PRA recommends easing capital buffers for smaller banks – Mortgage strategy

Britain’s Prudential Regulation Authority plans to ease capital buffers for smaller banks as part of a series of measures to boost Britain’s economic growth.
The proposals were put forward in a letter to Prime Minister Keir Starmer and Chancellor Rachel Reeves in response to calls from the government for regulators to loosen business red tape and free the UK economy from persistently low growth.
PRA chief executive Sam Woods said the agency was consulting with lenders on “substantial simplification of capital requirements for smaller banks”.
In a letter dated January 15 but published yesterday (January 20), Woods added that the move would “reduce costs for small businesses without increasing risk” and would “support their Customers and the Economy”.
The regulator added that it also plans to cut “rarely used or duplicated data” collected from all banks this year “to reduce the burden on businesses while still meeting day-to-day supervisory and policy-making needs.”
However, the agency, part of the Bank of England, added that the measure “will require some upfront investment through the PRA levy”.
Among other suggestions, regulators plan to limit the number of broader regulatory principles (sometimes called “respect”) on which judgments are based.
The agency is currently weighing about 25 such principles, covering areas such as transparency, consumer responsibility and senior management accountability.
It said that around climate and the environment, “there is room for rationalization of some of these ‘concerns'”.

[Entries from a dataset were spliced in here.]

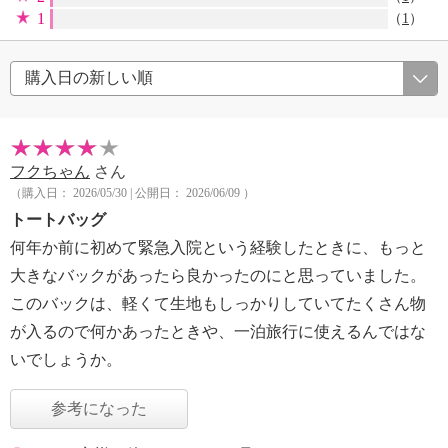
1
（
1
）
フクちゃん
さん
（購入日： 2026/05/30 | 公開日： 2026/06/09 ）
トートバッグ
何年か前に初めて緊急入院という経験したときに、もっと
大きなバックがあったら良かったのにと思っていました。
このバックは、軽くて生地もしっかりしていてたくさん物
が入るので何かあったときや、一泊旅行に使えるんではな
いでしょうか。
参考になった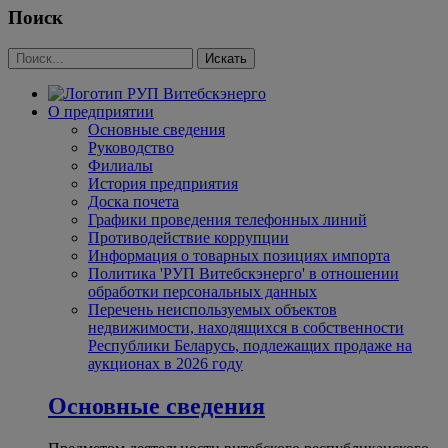
Поиск
О предприятии
Основные сведения
Руководство
Филиалы
История предприятия
Доска почета
Графики проведения телефонных линий
Противодействие коррупции
Информация о товарных позициях импорта
Политика 'РУП Витебскэнерго' в отношении
обработки персональных данных
Перечень неиспользуемых объектов
недвижимости, находящихся в собственности
Республики Беларусь, подлежащих продаже на
аукционах в 2026 году
Основные сведения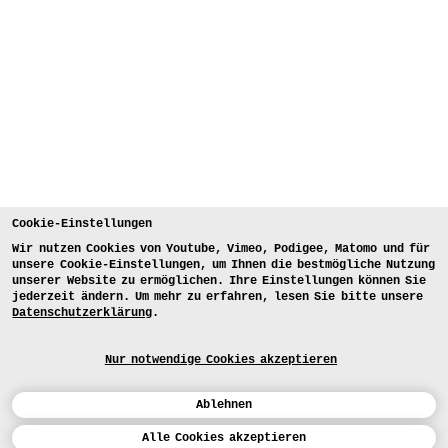
Cookie-Einstellungen
Wir nutzen Cookies von Youtube, Vimeo, Podigee, Matomo und für
unsere Cookie-Einstellungen, um Ihnen die bestmögliche Nutzung
unserer Website zu ermöglichen. Ihre Einstellungen können Sie
jederzeit ändern. Um mehr zu erfahren, lesen Sie bitte unsere
Datenschutzerklärung
.
Nur notwendige Cookies akzeptieren
Ablehnen
Kalender
Alle Cookies akzeptieren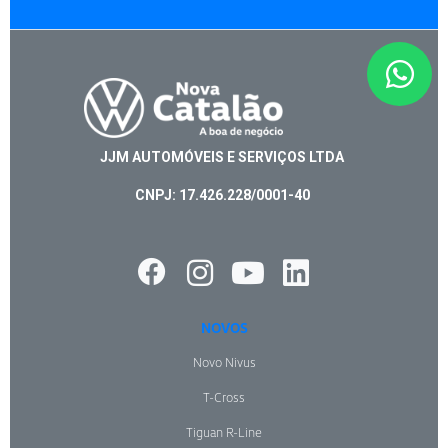
JJM AUTOMÓVEIS E SERVIÇOS LTDA
CNPJ: 17.426.228/0001-40
NOVOS
Novo Nivus
T-Cross
Tiguan R-Line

The agency will also seek to reduce “potential overlap” with “other relevant regulators”.
It is also looking into launching a “concierge service” for foreign companies wanting to invest in the UK, in line with the Monetary Authority of Singapore’s approach, to help “navigate the UK”.
Last week, Nikhil Rathi, chief executive of the Financial Conduct Authority, also wrote to the Prime Minister and Chancellor of the Exchequer, pledging to help the government promote economic growth.
Ratti said the city regulator would “start to simplify rules for responsible lending and mortgage advice, support home ownership and start discussions on the balance between the lending pipeline and default levels”.
The latest official data showed the UK economy edged up 0.1% in November after shrinking in October and September, driven by the pub trade, restaurants and construction.